At first I thought I was dreaming. Art stood in the doorway, dressed impeccably in a fitted black turtleneck sweater, tan corduroys, and a burgundy pea coat. His hair was cut short and he had new glasses. He smelled faintly of cologne and fresh snow, the icy scent of the outdoors still clinging to him.
He took off his glasses. “Me first,” he said, holding up his gloved hand. He looked over my shoulder. “What the hell are you doing here?” He looked over my shoulder again and stared at me, incredulous.
“It’s not as bad as it looks,” I said. Art brushed past and strode into my room. He stood in the center of it, hands on his hips, and swept his gaze from wall to wall. He filled the space, his head only a few inches below the ceiling.
“It’s worse,” Art said, putting his glasses back on. “Mildew.” He wrinkled his nose. “And it’s freezing. How long have you been living like this?”
“Two weeks.”
“And you were going to stay the entire vacation?”
I nodded.
“Why?”
I shrugged. “I didn’t have anywhere else to go. Dr. Cade’s friend is staying at the house,” I said. “And Paderborne closes for winter vacation.”
Art laughed. “Why on earth didn’t you go stay with Dan? Or with Howie?”
“I didn’t feel like it,” I said. I couldn’t think of a more honest answer.
Art sat on my bed. He had new shoes—ankle-high black leather boots, shiny like wet seal skin. “This is really amazing,” he said. “You’re like St. Daniel. Rejecting all earthly comforts.”
Art glanced up at the hanging light bulb. “Nice touch. Very film noir.”
“I thought you were in London,” I said.
He leaned back against the wall and swung his legs onto the bed. “I was in London. Great time, as always. My friend—George Pinkus, did I mention him before? We rowed together freshman year. He transferred to Cambridge. Sharp fellow. Anyway, he got ap
pendicitis two days ago. He’s laid up in the hospital and I’m biding my time in coffeehouses, and you know, there’s only so much dark roast one man can drink. Can you imagine I was stuck in London with nothing to do?”
“I could think of worse places,” I said.
“I bet you could.”
“What about Ellen?”
“What about her?”
“Weren’t you going to meet her in Prague?”

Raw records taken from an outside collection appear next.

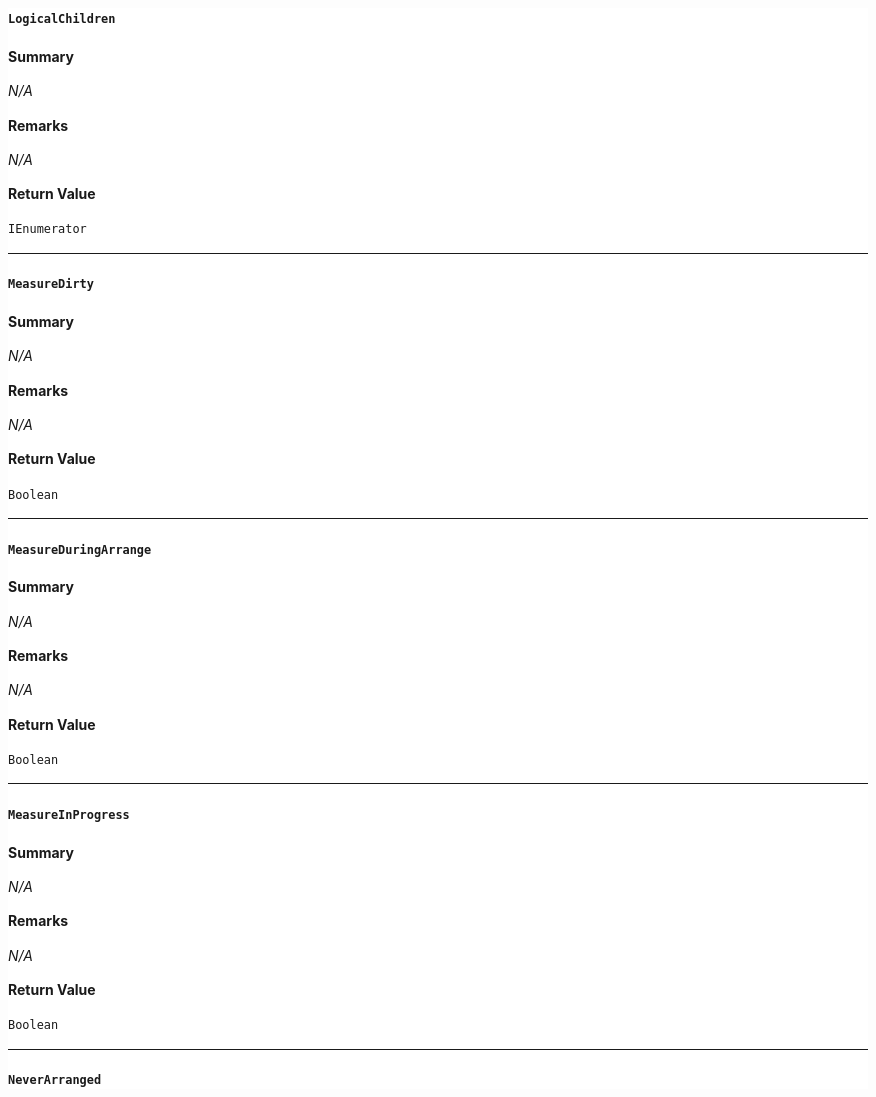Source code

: #### `LogicalChildren`

**Summary**

   *N/A*

**Remarks**

   *N/A*

**Return Value**

`IEnumerator`

---
#### `MeasureDirty`

**Summary**

   *N/A*

**Remarks**

   *N/A*

**Return Value**

`Boolean`

---
#### `MeasureDuringArrange`

**Summary**

   *N/A*

**Remarks**

   *N/A*

**Return Value**

`Boolean`

---
#### `MeasureInProgress`

**Summary**

   *N/A*

**Remarks**

   *N/A*

**Return Value**

`Boolean`

---
#### `NeverArranged`
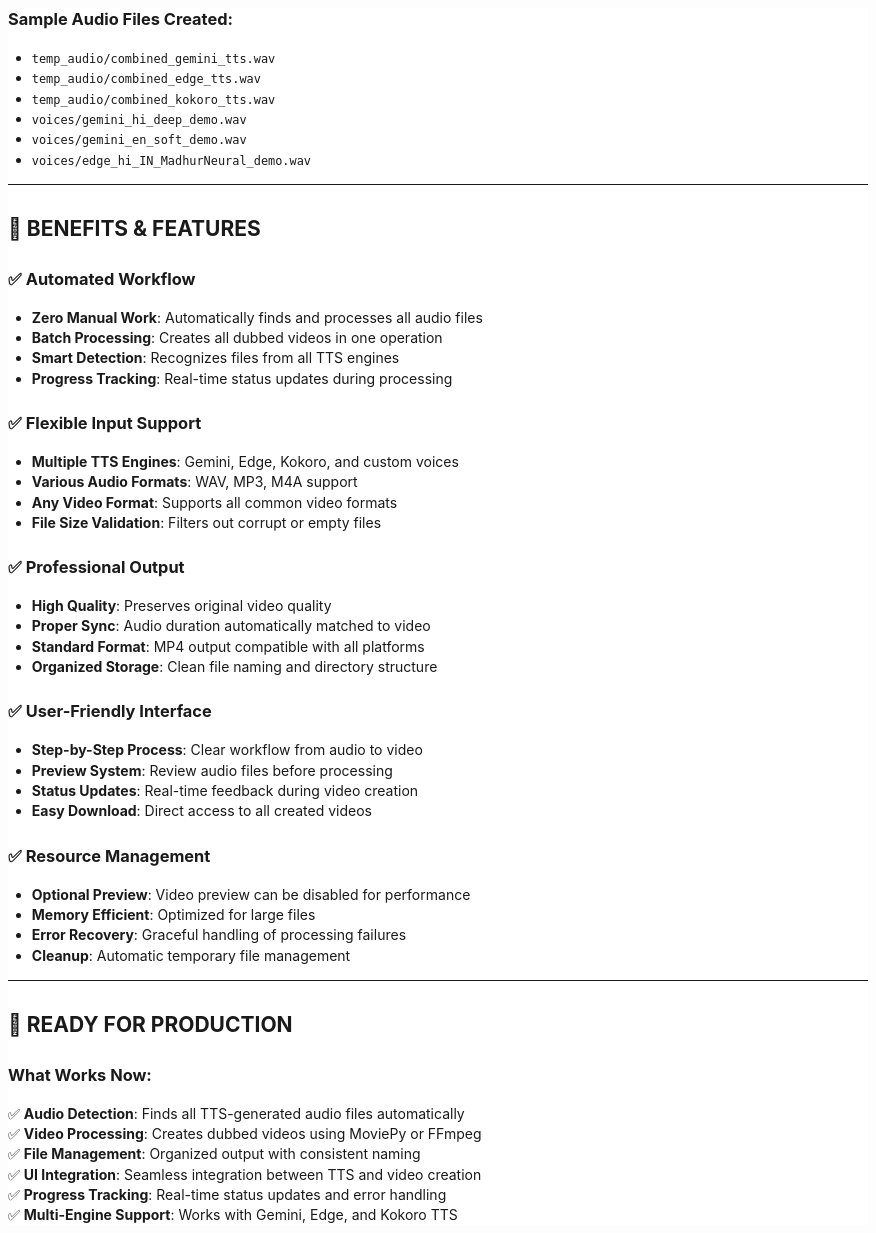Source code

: ### **Sample Audio Files Created:**
- `temp_audio/combined_gemini_tts.wav`
- `temp_audio/combined_edge_tts.wav`
- `temp_audio/combined_kokoro_tts.wav`
- `voices/gemini_hi_deep_demo.wav`
- `voices/gemini_en_soft_demo.wav`
- `voices/edge_hi_IN_MadhurNeural_demo.wav`

---

## 🎉 **BENEFITS & FEATURES**

### **✅ Automated Workflow**
- **Zero Manual Work**: Automatically finds and processes all audio files
- **Batch Processing**: Creates all dubbed videos in one operation
- **Smart Detection**: Recognizes files from all TTS engines
- **Progress Tracking**: Real-time status updates during processing

### **✅ Flexible Input Support**
- **Multiple TTS Engines**: Gemini, Edge, Kokoro, and custom voices
- **Various Audio Formats**: WAV, MP3, M4A support
- **Any Video Format**: Supports all common video formats
- **File Size Validation**: Filters out corrupt or empty files

### **✅ Professional Output**
- **High Quality**: Preserves original video quality
- **Proper Sync**: Audio duration automatically matched to video
- **Standard Format**: MP4 output compatible with all platforms
- **Organized Storage**: Clean file naming and directory structure

### **✅ User-Friendly Interface**
- **Step-by-Step Process**: Clear workflow from audio to video
- **Preview System**: Review audio files before processing
- **Status Updates**: Real-time feedback during video creation
- **Easy Download**: Direct access to all created videos

### **✅ Resource Management**
- **Optional Preview**: Video preview can be disabled for performance
- **Memory Efficient**: Optimized for large files
- **Error Recovery**: Graceful handling of processing failures
- **Cleanup**: Automatic temporary file management

---

## 🚀 **READY FOR PRODUCTION**

### **What Works Now:**
✅ **Audio Detection**: Finds all TTS-generated audio files automatically  
✅ **Video Processing**: Creates dubbed videos using MoviePy or FFmpeg  
✅ **File Management**: Organized output with consistent naming  
✅ **UI Integration**: Seamless integration between TTS and video creation  
✅ **Progress Tracking**: Real-time status updates and error handling  
✅ **Multi-Engine Support**: Works with Gemini, Edge, and Kokoro TTS  
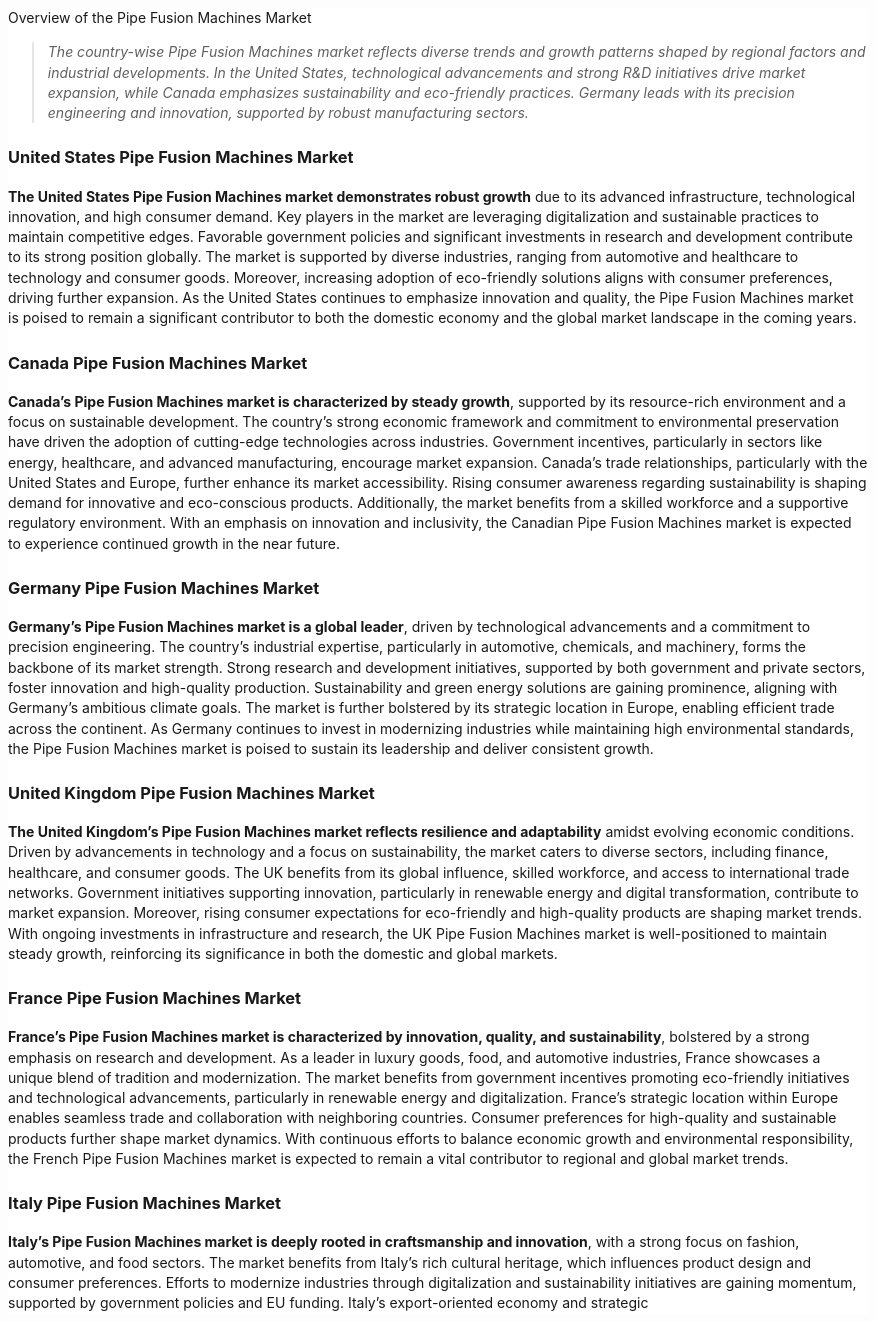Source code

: Overview of the Pipe Fusion Machines Market<br /></span></h1><blockquote><p><em><span class="">The country-wise Pipe Fusion Machines market reflects diverse trends and growth patterns shaped by regional factors and industrial developments. In the United States, technological advancements and strong R&amp;D initiatives drive market expansion, while Canada emphasizes sustainability and eco-friendly practices. Germany leads with its precision engineering and innovation, supported by robust manufacturing sectors.</span></em></p></blockquote><h3><strong>United States Pipe Fusion Machines Market</strong></h3><p><strong>The United States Pipe Fusion Machines market demonstrates robust growth</strong> due to its advanced infrastructure, technological innovation, and high consumer demand. Key players in the market are leveraging digitalization and sustainable practices to maintain competitive edges. Favorable government policies and significant investments in research and development contribute to its strong position globally. The market is supported by diverse industries, ranging from automotive and healthcare to technology and consumer goods. Moreover, increasing adoption of eco-friendly solutions aligns with consumer preferences, driving further expansion. As the United States continues to emphasize innovation and quality, the Pipe Fusion Machines market is poised to remain a significant contributor to both the domestic economy and the global market landscape in the coming years.</p><h3><strong>Canada Pipe Fusion Machines Market</strong></h3><p><strong>Canada&rsquo;s Pipe Fusion Machines market is characterized by steady growth</strong>, supported by its resource-rich environment and a focus on sustainable development. The country&rsquo;s strong economic framework and commitment to environmental preservation have driven the adoption of cutting-edge technologies across industries. Government incentives, particularly in sectors like energy, healthcare, and advanced manufacturing, encourage market expansion. Canada&rsquo;s trade relationships, particularly with the United States and Europe, further enhance its market accessibility. Rising consumer awareness regarding sustainability is shaping demand for innovative and eco-conscious products. Additionally, the market benefits from a skilled workforce and a supportive regulatory environment. With an emphasis on innovation and inclusivity, the Canadian Pipe Fusion Machines market is expected to experience continued growth in the near future.</p><h3><strong>Germany Pipe Fusion Machines Market</strong></h3><p><strong>Germany&rsquo;s Pipe Fusion Machines market is a global leader</strong>, driven by technological advancements and a commitment to precision engineering. The country&rsquo;s industrial expertise, particularly in automotive, chemicals, and machinery, forms the backbone of its market strength. Strong research and development initiatives, supported by both government and private sectors, foster innovation and high-quality production. Sustainability and green energy solutions are gaining prominence, aligning with Germany&rsquo;s ambitious climate goals. The market is further bolstered by its strategic location in Europe, enabling efficient trade across the continent. As Germany continues to invest in modernizing industries while maintaining high environmental standards, the Pipe Fusion Machines market is poised to sustain its leadership and deliver consistent growth.</p><h3><strong>United Kingdom Pipe Fusion Machines Market</strong></h3><p><strong>The United Kingdom&rsquo;s Pipe Fusion Machines market reflects resilience and adaptability</strong> amidst evolving economic conditions. Driven by advancements in technology and a focus on sustainability, the market caters to diverse sectors, including finance, healthcare, and consumer goods. The UK benefits from its global influence, skilled workforce, and access to international trade networks. Government initiatives supporting innovation, particularly in renewable energy and digital transformation, contribute to market expansion. Moreover, rising consumer expectations for eco-friendly and high-quality products are shaping market trends. With ongoing investments in infrastructure and research, the UK Pipe Fusion Machines market is well-positioned to maintain steady growth, reinforcing its significance in both the domestic and global markets.</p><h3><strong>France Pipe Fusion Machines Market</strong></h3><p><strong>France&rsquo;s Pipe Fusion Machines market is characterized by innovation, quality, and sustainability</strong>, bolstered by a strong emphasis on research and development. As a leader in luxury goods, food, and automotive industries, France showcases a unique blend of tradition and modernization. The market benefits from government incentives promoting eco-friendly initiatives and technological advancements, particularly in renewable energy and digitalization. France&rsquo;s strategic location within Europe enables seamless trade and collaboration with neighboring countries. Consumer preferences for high-quality and sustainable products further shape market dynamics. With continuous efforts to balance economic growth and environmental responsibility, the French Pipe Fusion Machines market is expected to remain a vital contributor to regional and global market trends.</p><h3><strong>Italy Pipe Fusion Machines Market</strong></h3><p><strong>Italy&rsquo;s Pipe Fusion Machines market is deeply rooted in craftsmanship and innovation</strong>, with a strong focus on fashion, automotive, and food sectors. The market benefits from Italy&rsquo;s rich cultural heritage, which influences product design and consumer preferences. Efforts to modernize industries through digitalization and sustainability initiatives are gaining momentum, supported by government policies and EU funding. Italy&rsquo;s export-oriented economy and strategic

“Oh, yeah.” His expression soured. “She came to London. Showed up at my friend’s flat completely unannounced. She said the train ride to Prague would be romantic, just the two of us.” He looked at his thumbnail and started to pick at it. “Never mind the fact that I was looking forward to some quality time with George. I haven’t seen him in over three years. Instead he gets appendicitis and Ellen thinks we should leave early for Prague. You know what I think,” he looked up at me. “I think she didn’t trust me. I think she figured I was fooling around.”
“How insulting,” I said, not really meaning it.
“It is, isn’t it?” He nodded and sat up. His boots trailed dirt onto the bed. “What way is that to approach a relationship? It’s difficult, you know. Trying to maintain this mature, adult relationship while she acts as if I’m her child. As if I need to be watched. It’s not like I’m constantly looking over her shoulder.” He brushed something off the tip of his boot. Art could be amusingly fastidious at times.
“So you came home,” I said.
“She pissed me off, if you want to know the truth. Nothing good could’ve come from it. I was mad at her, she got mad because I was mad, we had this Prague trip hanging over our heads…so I decided to come back. Ellen ran off to her cousin’s apartment in Paris. She’s probably shopping right now, as we speak. Stuffing her face with chocolates.”